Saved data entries
*** Begin section ***

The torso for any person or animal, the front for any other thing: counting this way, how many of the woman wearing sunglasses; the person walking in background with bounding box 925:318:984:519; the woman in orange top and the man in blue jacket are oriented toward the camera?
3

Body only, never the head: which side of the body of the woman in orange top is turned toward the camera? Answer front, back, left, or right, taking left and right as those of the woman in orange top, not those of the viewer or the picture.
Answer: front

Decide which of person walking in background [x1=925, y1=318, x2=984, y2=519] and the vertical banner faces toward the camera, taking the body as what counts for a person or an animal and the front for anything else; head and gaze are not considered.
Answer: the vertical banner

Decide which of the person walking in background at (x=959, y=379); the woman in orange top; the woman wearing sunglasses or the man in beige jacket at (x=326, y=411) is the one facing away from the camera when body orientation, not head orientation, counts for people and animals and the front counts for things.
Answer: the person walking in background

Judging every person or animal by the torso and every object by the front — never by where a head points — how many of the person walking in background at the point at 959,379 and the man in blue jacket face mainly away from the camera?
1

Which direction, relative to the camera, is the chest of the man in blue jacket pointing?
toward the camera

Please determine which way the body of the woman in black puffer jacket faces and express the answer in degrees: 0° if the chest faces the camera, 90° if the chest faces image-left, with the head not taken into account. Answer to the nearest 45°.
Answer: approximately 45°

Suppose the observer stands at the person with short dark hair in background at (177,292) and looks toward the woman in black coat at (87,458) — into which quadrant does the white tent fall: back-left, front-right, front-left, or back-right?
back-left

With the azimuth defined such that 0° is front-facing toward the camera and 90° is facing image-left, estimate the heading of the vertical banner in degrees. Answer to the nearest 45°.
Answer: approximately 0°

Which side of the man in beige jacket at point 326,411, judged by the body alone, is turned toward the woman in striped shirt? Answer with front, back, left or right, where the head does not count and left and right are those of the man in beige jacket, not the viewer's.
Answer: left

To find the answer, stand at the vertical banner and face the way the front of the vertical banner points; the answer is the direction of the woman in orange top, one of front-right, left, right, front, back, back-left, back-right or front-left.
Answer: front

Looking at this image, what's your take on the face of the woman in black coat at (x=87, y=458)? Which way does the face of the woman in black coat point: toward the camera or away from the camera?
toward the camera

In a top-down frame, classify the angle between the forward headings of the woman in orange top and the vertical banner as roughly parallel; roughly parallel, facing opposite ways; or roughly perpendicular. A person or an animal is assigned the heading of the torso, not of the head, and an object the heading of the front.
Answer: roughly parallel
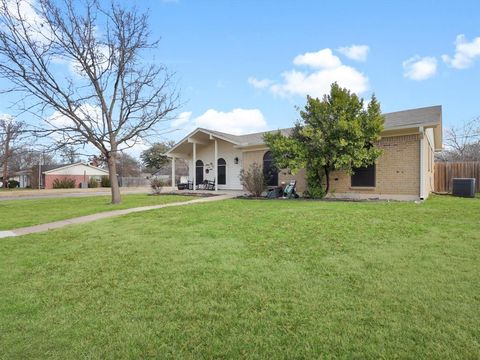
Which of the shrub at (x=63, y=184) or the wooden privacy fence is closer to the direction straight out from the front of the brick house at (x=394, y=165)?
the shrub

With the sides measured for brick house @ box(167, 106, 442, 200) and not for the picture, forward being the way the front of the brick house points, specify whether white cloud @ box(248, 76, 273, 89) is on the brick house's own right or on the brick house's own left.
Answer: on the brick house's own right

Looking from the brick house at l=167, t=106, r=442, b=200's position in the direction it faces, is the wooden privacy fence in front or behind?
behind

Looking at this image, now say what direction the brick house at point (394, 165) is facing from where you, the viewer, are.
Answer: facing the viewer and to the left of the viewer

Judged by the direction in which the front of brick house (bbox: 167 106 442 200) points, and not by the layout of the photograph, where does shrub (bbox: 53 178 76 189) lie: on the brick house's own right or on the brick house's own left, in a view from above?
on the brick house's own right

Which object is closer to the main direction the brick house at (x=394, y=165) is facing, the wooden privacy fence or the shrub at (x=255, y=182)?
the shrub

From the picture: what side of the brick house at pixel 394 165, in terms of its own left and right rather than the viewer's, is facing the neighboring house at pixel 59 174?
right
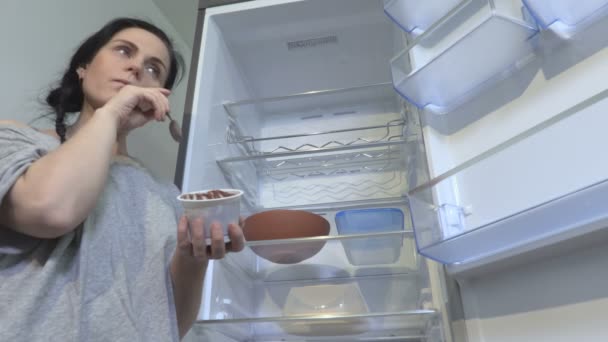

*** End section ***

Rename "man in blue jacket" to "man in navy jacket" everywhere in the listing above and write the listing out again with nothing else changed. Leave the pictures out.

The torso for any person or animal, the front for any other thing: counting this way, how many of the woman wearing sunglasses; the person walking in background with bounding box 925:318:984:519; the woman in orange top and the man in navy jacket are oriented toward the camera?
3

Body only, never the head: which side of the body of the woman in orange top is turned toward the camera? Answer front, back, left, or right, taking left and right as those of the woman in orange top, not those of the viewer or the picture.
Answer: front

Decide which of person walking in background [x1=925, y1=318, x2=984, y2=519] and the vertical banner faces toward the camera, taking the body as what counts for a person or an animal and the front for anything else; head and gaze are not considered.
Answer: the vertical banner

Decide which of the person walking in background at (x=959, y=379); the woman in orange top; the woman wearing sunglasses or the man in beige jacket at (x=326, y=411) is the one facing away from the camera when body orientation, not head orientation, counts for people and animals and the front counts for things.
Answer: the person walking in background

Judging every person or animal by the torso and every object by the front — never by where a head points — how many of the person walking in background at the point at 959,379 and the man in navy jacket face mainly away from the camera?
1

Which direction, relative to the camera, is the chest of the man in navy jacket pointing?
toward the camera

Please determine which way the body of the woman in black puffer jacket faces and express the answer in degrees: 0° if the chest faces the camera, 90° if the chest faces image-left, with the head not taken into account. Answer to the nearest 45°.
Answer: approximately 45°

Suppose the observer stands at the person with short dark hair in background at (177,292) and looks toward the woman in black coat at (87,458) — into which quadrant does the white tent fall: back-left, front-right, front-left, or back-right?
back-left

With the azimuth defined such that 0° is front-facing toward the camera and 90° is facing image-left, estimate the heading of the vertical banner in degrees. Answer to the nearest 45°.
Answer: approximately 0°

Which side of the man in beige jacket at point 326,411, judged by the body alone, is turned toward the woman in striped shirt? Answer with front, back, left or right, where the head does not count and left and right are those of the man in beige jacket, not the viewer's.
Answer: left

To find the answer, stand at the vertical banner and face the way the front of the vertical banner points; the answer is the direction of the woman in orange top, one of front-right, left, right, front, back, back-left, back-right or front-left.
Answer: front

Looking at this image, what's your take on the face of the woman in black coat at (x=87, y=458)? Which way does the face of the woman in black coat point: toward the camera or away from the camera?
toward the camera

In a top-down frame, classify the angle between the forward headings of the woman in orange top and the vertical banner as roughly parallel; roughly parallel, facing opposite ways; or roughly perpendicular. A person or an animal is assigned the heading of the torso, not of the head, and an object the heading of the front.
Answer: roughly parallel
Which of the shrub at (x=63, y=184) or the wooden privacy fence is closer to the direction straight out from the front of the brick house at (x=394, y=165)?
the shrub

With the sides measured for brick house @ box(167, 106, 442, 200) and not for the picture, forward being the way the front of the brick house points, specify whether white cloud @ box(248, 76, 273, 89) is on the brick house's own right or on the brick house's own left.
Answer: on the brick house's own right

Looking from the brick house at l=167, t=106, r=442, b=200's position in the direction it faces, is the wooden privacy fence in front or behind?
behind

Looking at this image, now say what direction the brick house at point (394, 165) is facing from where you, the viewer, are.
Answer: facing the viewer and to the left of the viewer

Judged by the direction in which the front of brick house (bbox: 167 106 442 200) points, and not by the layout of the photograph, where does shrub (bbox: 53 178 76 189) lie: on the brick house's own right or on the brick house's own left, in a view from above?
on the brick house's own right

Which object is closer to the main direction the brick house at (x=394, y=165) is facing, the wooden privacy fence or the shrub at (x=255, y=182)?
the shrub

From the picture: what side of the brick house at pixel 394 165, in terms of its own left and right rather than the viewer's, is facing the neighboring house at pixel 59 174?
right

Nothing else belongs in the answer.